Excelra inks agreement with Lawrence Livermore National Laboratory

May 20, 2020 | Wednesday | News

To Help Develop Drug Design Platform

Image credit- shutterstock.com

Image credit- shutterstock.com

Under a three-year agreement, Hyderabad based Excelra – a leading global data and analytics company – will provide US based Lawrence Livermore National Laboratory (LLNL) with GOSTAR, a small molecule medical chemistry intelligence database to aid drug design projects. The platform will support the aims of the Accelerating Therapeutics for Opportunities in Medicine (ATOM) consortium, which seeks to reduce the drug discovery process from six years down to one year.

Excelra will give LLNL (a member of the ATOM consortium) full access to GOSTAR – a vast repository of approximately 8 million small molecule discovery compounds and ~40,000 preclinical/clinical candidates and approved drugs. In addition to periodic data updates, Excelra will also provide custom curation support and data preparation for AI/ML modelling on a need basis.

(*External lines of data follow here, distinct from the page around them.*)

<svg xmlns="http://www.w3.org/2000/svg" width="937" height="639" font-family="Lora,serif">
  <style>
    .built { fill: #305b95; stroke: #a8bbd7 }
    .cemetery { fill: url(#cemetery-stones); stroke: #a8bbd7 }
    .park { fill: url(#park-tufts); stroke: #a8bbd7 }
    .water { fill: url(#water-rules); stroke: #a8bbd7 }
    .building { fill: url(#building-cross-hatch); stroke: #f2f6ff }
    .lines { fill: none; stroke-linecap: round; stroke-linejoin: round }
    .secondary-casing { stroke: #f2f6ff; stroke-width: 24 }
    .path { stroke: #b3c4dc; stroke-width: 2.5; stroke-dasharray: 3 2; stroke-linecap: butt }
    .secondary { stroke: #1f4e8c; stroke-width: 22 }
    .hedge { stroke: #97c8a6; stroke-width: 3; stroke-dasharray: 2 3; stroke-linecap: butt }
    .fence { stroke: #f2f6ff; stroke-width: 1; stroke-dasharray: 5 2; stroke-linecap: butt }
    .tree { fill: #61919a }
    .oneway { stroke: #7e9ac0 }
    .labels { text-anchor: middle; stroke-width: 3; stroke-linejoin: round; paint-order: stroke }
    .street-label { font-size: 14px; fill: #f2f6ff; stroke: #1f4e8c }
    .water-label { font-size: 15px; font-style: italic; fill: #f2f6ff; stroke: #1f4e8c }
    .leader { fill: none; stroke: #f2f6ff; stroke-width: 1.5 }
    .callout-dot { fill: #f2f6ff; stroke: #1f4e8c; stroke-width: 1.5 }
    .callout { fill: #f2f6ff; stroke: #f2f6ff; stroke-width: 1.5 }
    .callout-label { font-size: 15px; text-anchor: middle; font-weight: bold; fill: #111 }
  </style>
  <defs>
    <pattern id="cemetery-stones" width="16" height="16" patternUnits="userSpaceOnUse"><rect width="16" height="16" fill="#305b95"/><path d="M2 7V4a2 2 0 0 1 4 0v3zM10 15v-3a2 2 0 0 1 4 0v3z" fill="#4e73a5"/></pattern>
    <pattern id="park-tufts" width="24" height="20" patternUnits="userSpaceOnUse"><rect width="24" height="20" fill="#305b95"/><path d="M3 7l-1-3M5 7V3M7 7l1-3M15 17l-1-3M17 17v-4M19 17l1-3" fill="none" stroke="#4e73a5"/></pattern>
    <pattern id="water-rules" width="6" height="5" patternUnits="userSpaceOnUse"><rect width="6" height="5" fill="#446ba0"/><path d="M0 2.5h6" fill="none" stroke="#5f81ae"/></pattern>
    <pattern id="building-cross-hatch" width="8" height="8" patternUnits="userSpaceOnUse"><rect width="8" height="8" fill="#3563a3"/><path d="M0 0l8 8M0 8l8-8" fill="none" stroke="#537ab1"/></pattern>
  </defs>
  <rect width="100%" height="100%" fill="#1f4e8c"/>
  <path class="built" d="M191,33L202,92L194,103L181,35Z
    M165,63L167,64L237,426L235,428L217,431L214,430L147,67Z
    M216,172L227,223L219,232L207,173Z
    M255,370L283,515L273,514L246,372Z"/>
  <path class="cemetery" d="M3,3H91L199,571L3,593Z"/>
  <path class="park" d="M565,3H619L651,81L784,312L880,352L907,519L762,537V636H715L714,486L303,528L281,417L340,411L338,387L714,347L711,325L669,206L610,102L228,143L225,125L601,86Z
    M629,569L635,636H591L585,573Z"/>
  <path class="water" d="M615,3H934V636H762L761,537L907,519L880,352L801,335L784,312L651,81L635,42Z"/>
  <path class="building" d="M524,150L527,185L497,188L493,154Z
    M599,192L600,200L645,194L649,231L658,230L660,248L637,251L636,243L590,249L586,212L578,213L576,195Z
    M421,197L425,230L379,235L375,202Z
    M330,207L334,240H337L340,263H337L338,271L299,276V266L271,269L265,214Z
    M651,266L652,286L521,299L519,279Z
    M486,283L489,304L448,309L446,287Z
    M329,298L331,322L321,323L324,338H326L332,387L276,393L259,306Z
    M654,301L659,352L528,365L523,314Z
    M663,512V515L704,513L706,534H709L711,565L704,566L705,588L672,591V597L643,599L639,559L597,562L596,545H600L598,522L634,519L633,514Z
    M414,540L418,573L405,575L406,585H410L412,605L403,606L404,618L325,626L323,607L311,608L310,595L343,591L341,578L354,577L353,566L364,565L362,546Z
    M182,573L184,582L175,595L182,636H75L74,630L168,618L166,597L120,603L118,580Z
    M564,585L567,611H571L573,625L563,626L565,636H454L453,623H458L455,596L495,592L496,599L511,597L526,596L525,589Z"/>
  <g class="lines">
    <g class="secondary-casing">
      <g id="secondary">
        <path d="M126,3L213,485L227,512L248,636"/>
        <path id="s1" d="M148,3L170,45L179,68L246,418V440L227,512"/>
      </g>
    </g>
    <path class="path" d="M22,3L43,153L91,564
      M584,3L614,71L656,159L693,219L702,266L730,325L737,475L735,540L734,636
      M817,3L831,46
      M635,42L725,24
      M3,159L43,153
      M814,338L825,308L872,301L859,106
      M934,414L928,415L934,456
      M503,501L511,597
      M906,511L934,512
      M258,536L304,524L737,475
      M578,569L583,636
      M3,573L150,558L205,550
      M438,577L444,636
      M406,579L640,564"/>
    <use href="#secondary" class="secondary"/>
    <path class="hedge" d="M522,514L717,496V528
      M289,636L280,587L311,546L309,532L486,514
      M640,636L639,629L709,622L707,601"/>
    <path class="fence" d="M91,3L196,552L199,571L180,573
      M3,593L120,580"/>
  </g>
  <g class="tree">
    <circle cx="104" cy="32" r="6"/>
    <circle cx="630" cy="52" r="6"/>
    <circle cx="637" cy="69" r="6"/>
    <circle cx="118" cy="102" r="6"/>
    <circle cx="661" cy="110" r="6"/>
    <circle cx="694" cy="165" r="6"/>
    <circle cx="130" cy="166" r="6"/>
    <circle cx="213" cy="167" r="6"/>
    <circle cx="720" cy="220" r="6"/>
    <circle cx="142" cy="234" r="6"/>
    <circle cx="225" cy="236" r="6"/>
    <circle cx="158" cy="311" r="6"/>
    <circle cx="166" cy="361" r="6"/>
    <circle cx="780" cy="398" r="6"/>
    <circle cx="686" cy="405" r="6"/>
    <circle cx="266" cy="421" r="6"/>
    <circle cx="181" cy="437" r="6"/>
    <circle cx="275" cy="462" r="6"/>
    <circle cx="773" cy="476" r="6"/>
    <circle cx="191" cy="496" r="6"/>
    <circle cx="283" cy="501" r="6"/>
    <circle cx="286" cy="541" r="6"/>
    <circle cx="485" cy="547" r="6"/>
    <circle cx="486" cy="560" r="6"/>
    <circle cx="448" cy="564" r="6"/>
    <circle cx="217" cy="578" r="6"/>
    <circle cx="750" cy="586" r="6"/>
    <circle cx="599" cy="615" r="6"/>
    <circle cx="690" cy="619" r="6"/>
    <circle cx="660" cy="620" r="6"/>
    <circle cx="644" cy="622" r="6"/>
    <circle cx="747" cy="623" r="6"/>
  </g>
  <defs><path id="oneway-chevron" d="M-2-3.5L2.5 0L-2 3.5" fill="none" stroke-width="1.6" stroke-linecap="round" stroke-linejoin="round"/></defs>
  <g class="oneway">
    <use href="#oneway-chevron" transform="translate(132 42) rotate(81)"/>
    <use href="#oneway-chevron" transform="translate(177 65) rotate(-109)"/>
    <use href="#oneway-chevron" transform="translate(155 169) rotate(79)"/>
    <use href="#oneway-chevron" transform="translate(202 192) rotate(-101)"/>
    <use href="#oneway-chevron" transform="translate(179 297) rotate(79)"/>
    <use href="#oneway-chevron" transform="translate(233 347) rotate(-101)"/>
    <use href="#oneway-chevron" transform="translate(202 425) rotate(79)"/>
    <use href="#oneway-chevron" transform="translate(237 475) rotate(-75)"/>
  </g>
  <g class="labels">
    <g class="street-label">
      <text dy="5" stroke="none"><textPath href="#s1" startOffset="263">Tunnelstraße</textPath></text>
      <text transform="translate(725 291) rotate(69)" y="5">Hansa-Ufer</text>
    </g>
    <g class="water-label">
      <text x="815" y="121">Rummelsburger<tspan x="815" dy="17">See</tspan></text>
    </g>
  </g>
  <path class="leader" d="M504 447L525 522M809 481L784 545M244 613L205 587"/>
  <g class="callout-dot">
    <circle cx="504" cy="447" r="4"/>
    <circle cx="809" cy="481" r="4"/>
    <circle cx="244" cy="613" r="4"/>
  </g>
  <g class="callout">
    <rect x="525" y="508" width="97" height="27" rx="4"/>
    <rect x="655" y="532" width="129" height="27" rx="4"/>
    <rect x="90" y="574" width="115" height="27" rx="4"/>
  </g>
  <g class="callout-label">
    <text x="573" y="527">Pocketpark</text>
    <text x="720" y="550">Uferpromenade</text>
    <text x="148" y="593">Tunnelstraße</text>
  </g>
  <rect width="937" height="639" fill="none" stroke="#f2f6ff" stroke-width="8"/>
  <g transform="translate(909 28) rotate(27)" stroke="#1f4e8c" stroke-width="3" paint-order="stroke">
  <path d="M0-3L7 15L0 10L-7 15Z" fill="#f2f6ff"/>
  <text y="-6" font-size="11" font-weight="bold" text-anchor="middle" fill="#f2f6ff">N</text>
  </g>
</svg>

GOSTAR is the world's largest small molecule medicinal chemistry intelligence platform that provides a comprehensive overview of millions of compounds, linking chemical structure to biological, pharmacological and therapeutic activities. It aids in early and optimization stages of drug discovery.

The Accelerating Therapeutics for Opportunities in Medicine (ATOM) consortium is a public-private partnership with the mission of transforming drug discovery by accelerating the development of more effective therapies for patients. 

Jonathan Allen, LLNL Bioinformatics Scientist and ATOM R&D Team Lead said: "Experimental data curated to support computational modeling work is a critical element of ATOM's pre-clinical discovery pipeline. We look forward to working with GOSTAR and leveraging Excelra's expertise to improve data-driven, small molecule property prediction." 

Raveendra Dayam, Director Chemistry Services, Excelra said: "GOSTAR allows discovery researchers navigate through known and quantified interactions of small molecules with drug targets representing the vast biological space. We are glad to partner with LLNL to support their drug design platform aimed at shortening drug discovery timelines."